Recently I discovered dropwhile and takewhile functions from itertools. It’s quite common problem within a given project to extract lines from a file starting with lines A, B and C. Besides “traditional approaches” one can also go with a recursive function using dropwhile as seen below.

from itertools import dropwhile
import re

with open("./qwe", "r") as file_in:
    data = file_in.readlines()

final_lines = []
start_prefixes = ("Mode:", "Class:")

Having a common baseline set up let’s extract lines starting with mentioned prefixes.
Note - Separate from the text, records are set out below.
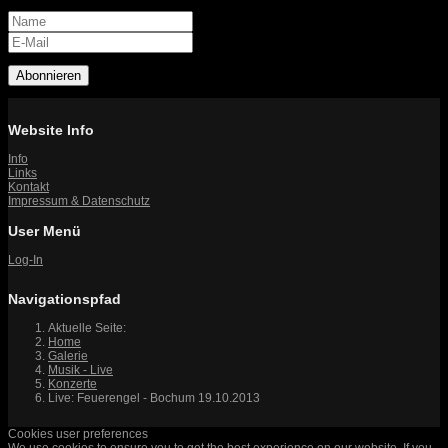
Abonnieren
Website Info
Info
Links
Kontakt
Impressum & Datenschutz
User Menü
Log-In
Navigationspfad
Aktuelle Seite:
Home
Galerie
Musik - Live
Konzerte
Live: Feuerengel - Bochum 19.10.2013
Cookies user preferences
We use cookies to ensure you to get the best experience on our website. If you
Let’s misuse the dropwhile:

def subtract_lines(lines: list):
    sublines = dropwhile(lambda x: not x.startswith(start_prefixes), lines)
    sublines = list(sublines)

    if sublines:
        final_lines.append(sublines[0])

    if sublines[1:]:
        subtract_lines(sublines[1:])


subtract_lines(data)

print(f"{final_lines=}")

Well, you can say this is a misuse of the method and it is. Having a list of lines already in the list data there are simpler comprehension based solutions:

final_lines = [x for x in data if x.startswith(start_prefixes)]
print("These lines were extracted via a list comprehension"
      f"and startswith\n{final_lines}")

# Generate regex prefixes
re_prefixes = "|".join([i + ".*" for i in start_prefixes])
# Match with regex
final_lines = [x for x in data if re.match(re_prefixes, x)]
print("These lines were extracted via a list comprehension"
      f"and regex\n{final_lines}")

As we can see these solutions are not worse than the one above with dropwhile solution.

The only useful use case that comes to my mind is some sort of a log preprocessing. In a situation where you need to get rid of a huge header with undefined line count before the data lines of interest.